*Work to be completed:* Count how many of the lines below contain the string "reacties". Reply with the number only.

---------- Supplied information

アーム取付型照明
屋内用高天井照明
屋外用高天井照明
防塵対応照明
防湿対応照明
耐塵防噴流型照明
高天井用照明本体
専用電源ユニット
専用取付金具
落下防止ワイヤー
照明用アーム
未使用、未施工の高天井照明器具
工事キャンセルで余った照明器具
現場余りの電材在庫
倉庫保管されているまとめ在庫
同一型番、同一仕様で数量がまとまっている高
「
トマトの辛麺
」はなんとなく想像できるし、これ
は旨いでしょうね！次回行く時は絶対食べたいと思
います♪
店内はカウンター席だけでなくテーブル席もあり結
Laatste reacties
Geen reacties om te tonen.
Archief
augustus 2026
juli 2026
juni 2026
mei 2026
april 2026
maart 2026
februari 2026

--------------------
---------- Supplied information

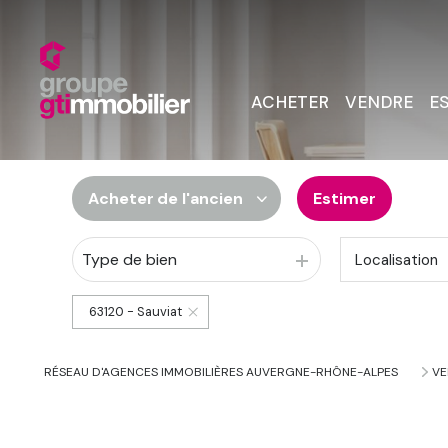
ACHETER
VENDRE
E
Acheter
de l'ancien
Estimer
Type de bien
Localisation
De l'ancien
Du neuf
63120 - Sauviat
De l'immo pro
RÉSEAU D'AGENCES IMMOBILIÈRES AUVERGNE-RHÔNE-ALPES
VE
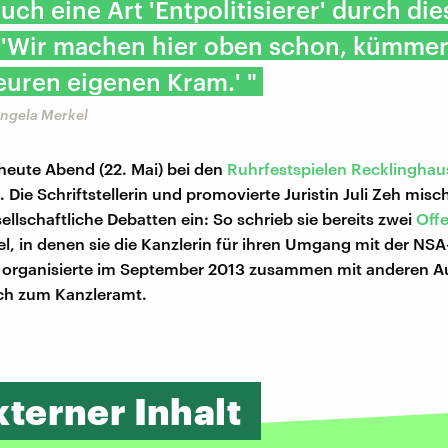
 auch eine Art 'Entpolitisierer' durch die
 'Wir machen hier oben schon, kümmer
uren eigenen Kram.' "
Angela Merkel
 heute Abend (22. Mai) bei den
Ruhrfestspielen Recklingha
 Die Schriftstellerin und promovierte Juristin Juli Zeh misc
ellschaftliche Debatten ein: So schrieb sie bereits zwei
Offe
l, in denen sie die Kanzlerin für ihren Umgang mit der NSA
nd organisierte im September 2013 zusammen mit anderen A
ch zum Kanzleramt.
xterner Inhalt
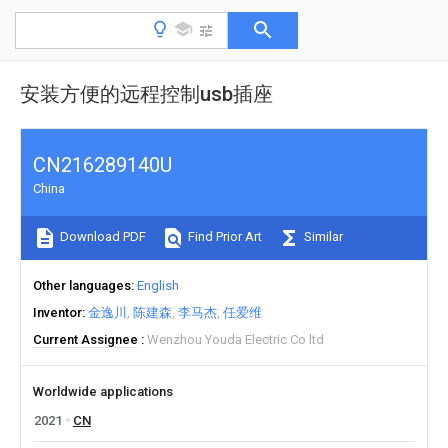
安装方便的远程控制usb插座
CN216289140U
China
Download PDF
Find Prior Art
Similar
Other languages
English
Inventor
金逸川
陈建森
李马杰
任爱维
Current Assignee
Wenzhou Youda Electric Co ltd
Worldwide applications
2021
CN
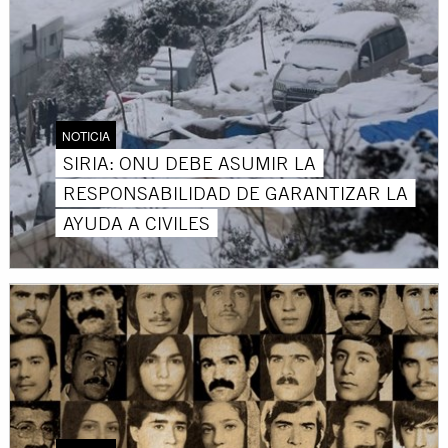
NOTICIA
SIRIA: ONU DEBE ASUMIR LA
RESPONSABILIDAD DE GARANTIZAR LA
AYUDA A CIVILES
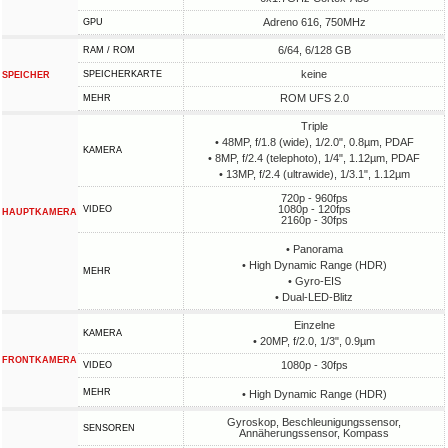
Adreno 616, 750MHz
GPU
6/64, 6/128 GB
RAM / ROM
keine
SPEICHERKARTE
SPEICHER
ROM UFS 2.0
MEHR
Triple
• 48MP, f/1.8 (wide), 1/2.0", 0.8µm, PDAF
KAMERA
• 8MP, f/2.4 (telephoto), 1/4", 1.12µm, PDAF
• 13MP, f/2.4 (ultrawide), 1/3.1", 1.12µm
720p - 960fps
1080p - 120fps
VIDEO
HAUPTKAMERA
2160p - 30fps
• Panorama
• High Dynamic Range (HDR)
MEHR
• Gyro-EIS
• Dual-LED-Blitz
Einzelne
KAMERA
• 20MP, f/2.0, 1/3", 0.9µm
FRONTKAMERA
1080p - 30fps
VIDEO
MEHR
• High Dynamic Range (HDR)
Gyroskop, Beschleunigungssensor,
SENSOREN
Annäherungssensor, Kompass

--------------------

*Problem solution:* 2